RUTH MacKENZIE SAXE, Deputy Director of the Peace Corps under Carolyn Payton in the early ’70s, and a long time Washington resident, died at The Washington Home on March 15, 2015 at the age of 86. The cause of her death was complications from a series of strokes.
A divorcee with two small children, she drove across the country from Minnesota, arriving in Washington on August 28, 1963, the day of Martin Luther King’s “I Have A Dream Speech” on the National Mall and worked for the Peace Corps as a program office in the Caribbean-area region until 1970, yet another Washington staffer to break Shriver’s famous 5-year-rule.
In 1970 Saxe became the first Director of Volunteers at the citizens’ lobby Common Cause where she helped originate “The Washington Connection” linking DC area volunteers to the 435 congressional districts. She later served in a number of other positions at that organization, including Vice-President, was on its governing board, and wrote the official history of its first 10 years.

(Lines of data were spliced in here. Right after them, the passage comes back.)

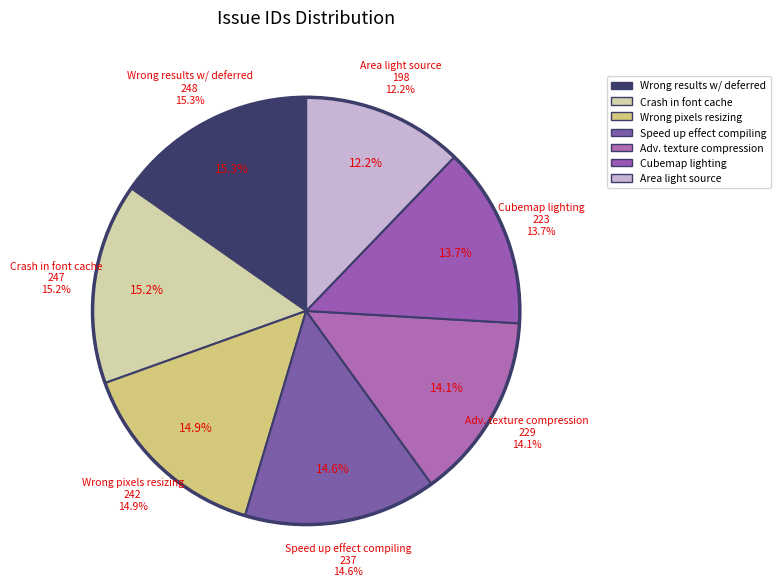

What percentage is NOT represented by Wrong pixels when resizing?

85.1%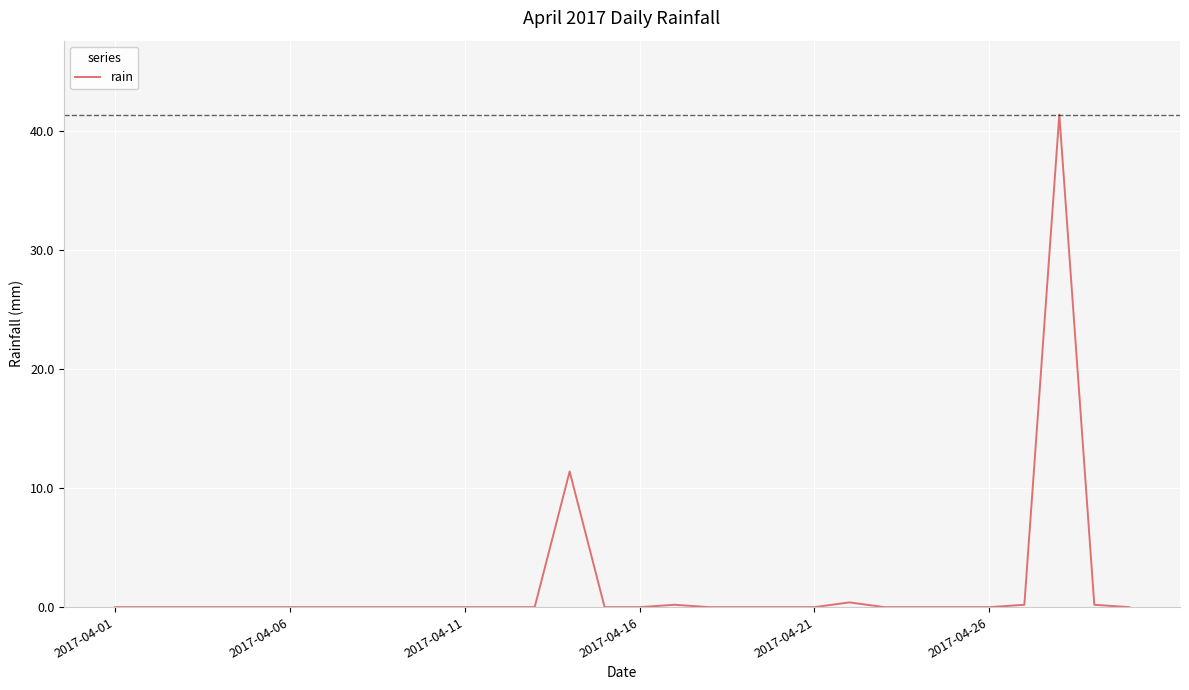

What is the maximum value shown in the chart?

41.4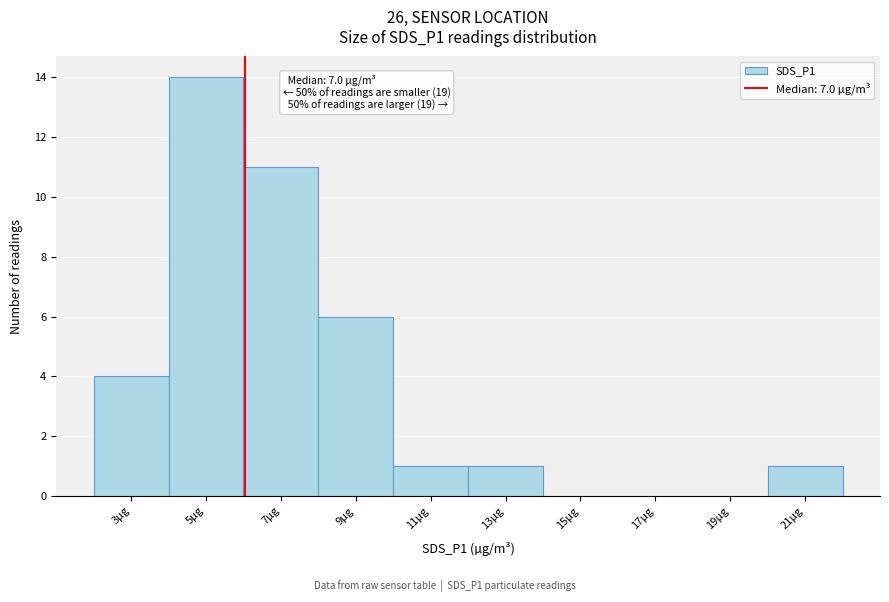

Reading left to right, extract all data points from this chart.

3µg=4	5µg=14	7µg=11	9µg=6	11µg=1	13µg=1	15µg=0	17µg=0	19µg=0	21µg=1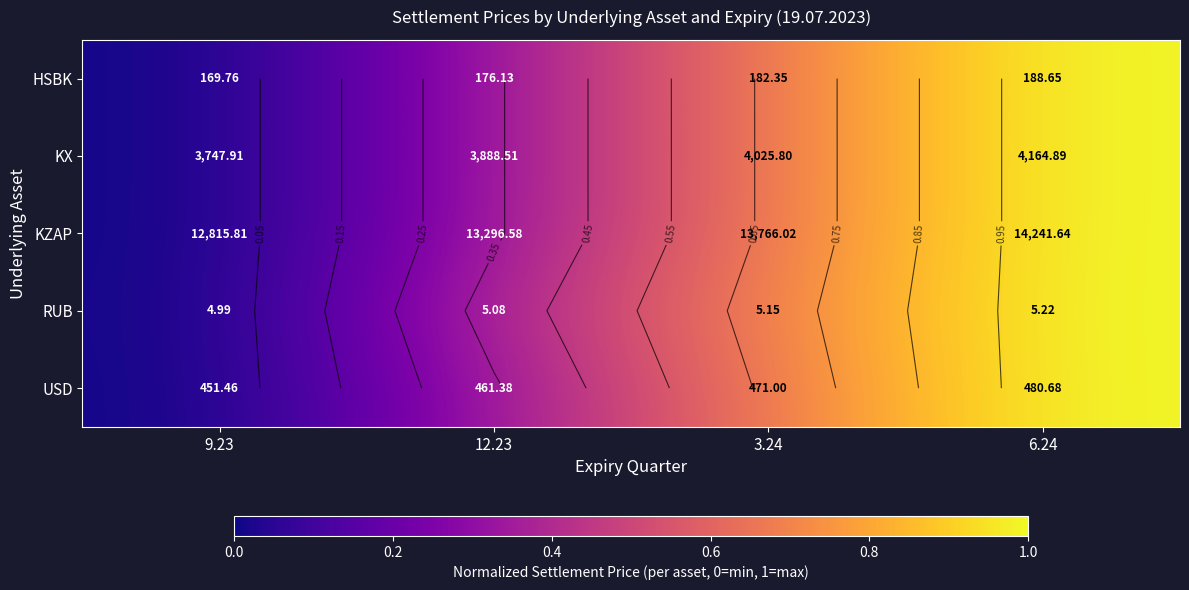

What is the highest value of the HSBK series?

1.0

She returned to the Peace Corps as Deputy Director when the head of ACTION was Sam Brown, and he had one of his famous blow-up, this time in Africa, with the Peace Corps Director, Carolyn Payton, the first woman and the first African-American to head the agency. As recounted in Stanley Meisler’s (PC/HQ 1964-67) book on the agency When the World Calls,
The feud between Payton and Brown reached a bitter climax at a meeting of the directors of Peace Corps programs in North Africa, the Middle East, Asia, and the Pacific in November 1978. They met in Morocco in a Mediterranean resort between Rabat and Casablanca called Mohammedia. Brown believed that Payton, for two months before the conference began, “was on the phone every day trying to undercut me in every way possible.” Payton believed that Brown had ignored her during the conference and tried to take it over. His strategy, she felt, “obviously was ‘Get Carolyn,’….”
After one day’s session of the conference, Brown phoned her in her hotel room after midnight. Several of her associates, including Ruth Saxe the deputy director of the Peace Corps, and Ellen Yaffe, the Executive Officer in charge of the budget, were in the room with her and could hear his loud, angry voice, “Carolyn, why the fuck don’t you get out of here?” he said. She hung up, and Brown showed up fifteen minutes later, bang on her door.
Saxe was actively involved in running the J.W. Saxe Memorial Fund, which, beginning in 1982, made annual grants to U.S. college and university students to encourage them in public service. The fund, which she founded in memory of her husband, has made over 250 awards.